MATERIAL FOR THE TASK>
******************************

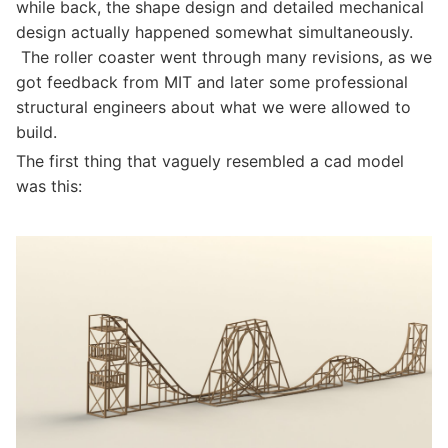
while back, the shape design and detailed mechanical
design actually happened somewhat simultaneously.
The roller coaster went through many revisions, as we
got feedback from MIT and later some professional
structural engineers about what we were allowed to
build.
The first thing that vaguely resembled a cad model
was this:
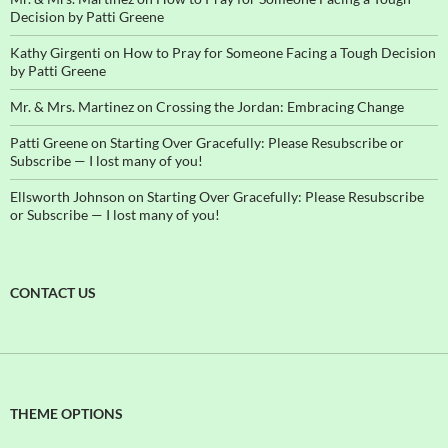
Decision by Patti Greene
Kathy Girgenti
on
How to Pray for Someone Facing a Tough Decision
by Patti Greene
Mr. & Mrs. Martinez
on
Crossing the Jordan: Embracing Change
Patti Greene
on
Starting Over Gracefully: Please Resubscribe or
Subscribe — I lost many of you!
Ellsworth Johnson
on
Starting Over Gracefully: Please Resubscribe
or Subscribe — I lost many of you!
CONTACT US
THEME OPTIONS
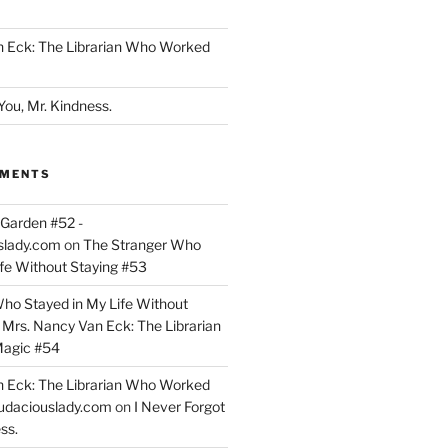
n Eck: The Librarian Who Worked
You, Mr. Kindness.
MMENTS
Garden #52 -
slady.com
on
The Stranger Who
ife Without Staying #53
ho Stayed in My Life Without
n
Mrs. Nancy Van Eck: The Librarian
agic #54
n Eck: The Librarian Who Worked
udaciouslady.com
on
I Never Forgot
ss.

******************************

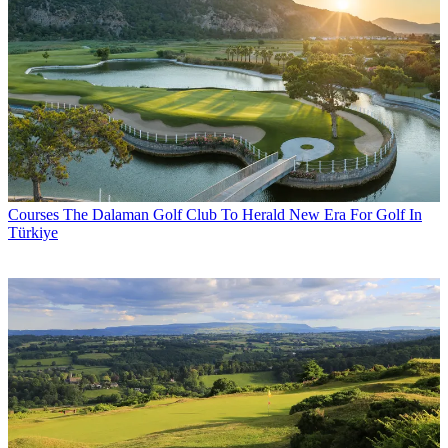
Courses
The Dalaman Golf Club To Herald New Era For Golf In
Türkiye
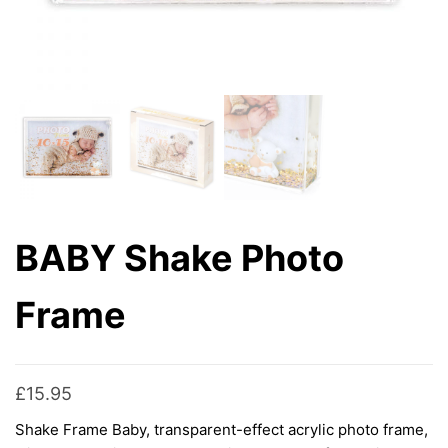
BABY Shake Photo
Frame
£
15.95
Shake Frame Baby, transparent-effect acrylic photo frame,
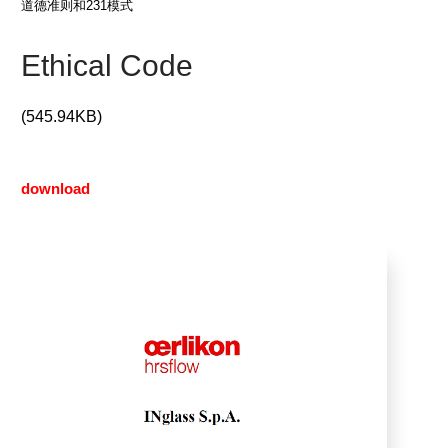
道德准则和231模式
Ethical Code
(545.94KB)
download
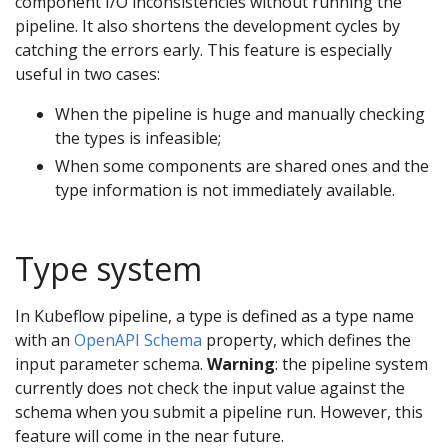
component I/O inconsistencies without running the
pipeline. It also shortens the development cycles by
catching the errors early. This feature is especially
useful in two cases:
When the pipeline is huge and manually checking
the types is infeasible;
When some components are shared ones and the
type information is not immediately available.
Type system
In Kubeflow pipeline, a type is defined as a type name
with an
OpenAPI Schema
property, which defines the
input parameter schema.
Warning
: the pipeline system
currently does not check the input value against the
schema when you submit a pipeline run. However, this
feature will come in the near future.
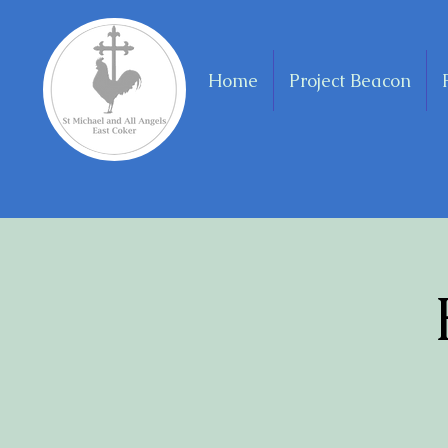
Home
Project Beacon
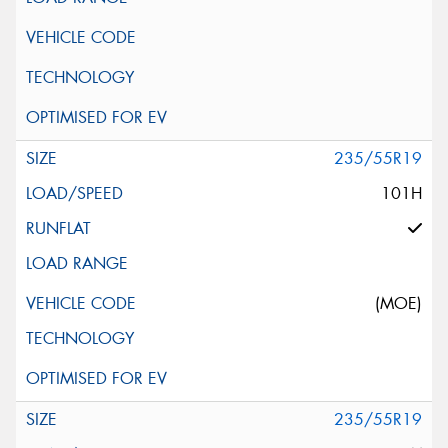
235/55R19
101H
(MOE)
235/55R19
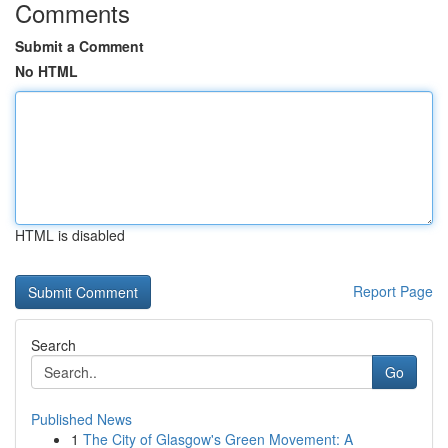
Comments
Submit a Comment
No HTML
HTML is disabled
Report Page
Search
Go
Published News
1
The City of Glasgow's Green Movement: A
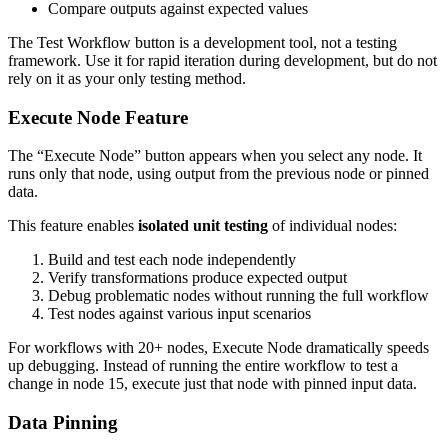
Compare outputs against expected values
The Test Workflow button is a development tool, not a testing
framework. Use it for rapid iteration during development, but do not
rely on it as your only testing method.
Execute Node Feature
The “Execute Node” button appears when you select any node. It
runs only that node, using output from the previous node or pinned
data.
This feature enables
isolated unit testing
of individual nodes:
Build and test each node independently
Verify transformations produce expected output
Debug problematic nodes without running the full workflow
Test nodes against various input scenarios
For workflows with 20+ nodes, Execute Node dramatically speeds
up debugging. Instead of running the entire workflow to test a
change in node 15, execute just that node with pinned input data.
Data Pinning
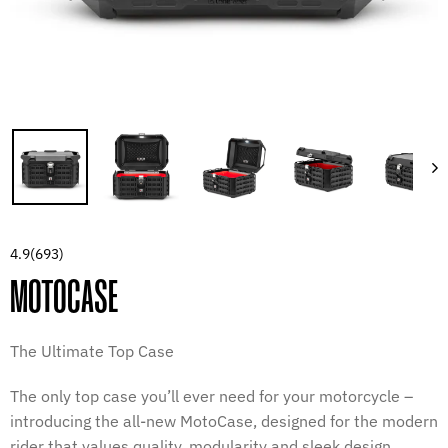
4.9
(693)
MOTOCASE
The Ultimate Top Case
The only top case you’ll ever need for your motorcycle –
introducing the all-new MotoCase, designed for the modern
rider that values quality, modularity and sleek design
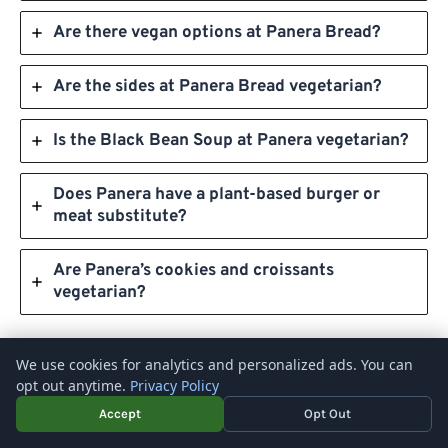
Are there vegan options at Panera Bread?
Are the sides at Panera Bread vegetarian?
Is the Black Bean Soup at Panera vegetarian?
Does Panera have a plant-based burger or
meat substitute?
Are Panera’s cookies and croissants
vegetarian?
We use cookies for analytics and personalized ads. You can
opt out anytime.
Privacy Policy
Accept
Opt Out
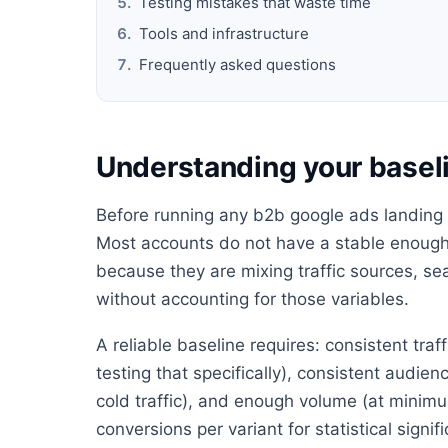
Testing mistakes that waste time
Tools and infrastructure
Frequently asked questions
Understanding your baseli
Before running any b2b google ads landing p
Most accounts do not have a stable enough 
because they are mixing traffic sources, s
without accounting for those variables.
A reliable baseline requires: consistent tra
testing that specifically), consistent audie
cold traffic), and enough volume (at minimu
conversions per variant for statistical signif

******************************

PROBLEM TO SOLVE> Since the pictures are not part of the copy, please transcribe only the lines above from the one with "For workflows with" through the one with "conversions per variant", exactly and with both ends.

FINAL ANSWER>
For workflows with 20+ nodes, Execute Node dramatically speeds
up debugging. Instead of running the entire workflow to test a
change in node 15, execute just that node with pinned input data.
Data Pinning
4.9
(693)
MOTOCASE
The Ultimate Top Case
The only top case you’ll ever need for your motorcycle –
introducing the all-new MotoCase, designed for the modern
rider that values quality, modularity and sleek design
Are there vegan options at Panera Bread?
Are the sides at Panera Bread vegetarian?
Is the Black Bean Soup at Panera vegetarian?
Does Panera have a plant-based burger or
meat substitute?
Are Panera’s cookies and croissants
vegetarian?
We use cookies for analytics and personalized ads. You can
opt out anytime.
Privacy Policy
Accept
Opt Out
Testing mistakes that waste time
Tools and infrastructure
Frequently asked questions
Understanding your baseli
Before running any b2b google ads landing p
Most accounts do not have a stable enough 
because they are mixing traffic sources, s
without accounting for those variables.
A reliable baseline requires: consistent tra
testing that specifically), consistent audie
cold traffic), and enough volume (at minimu
conversions per variant for statistical signif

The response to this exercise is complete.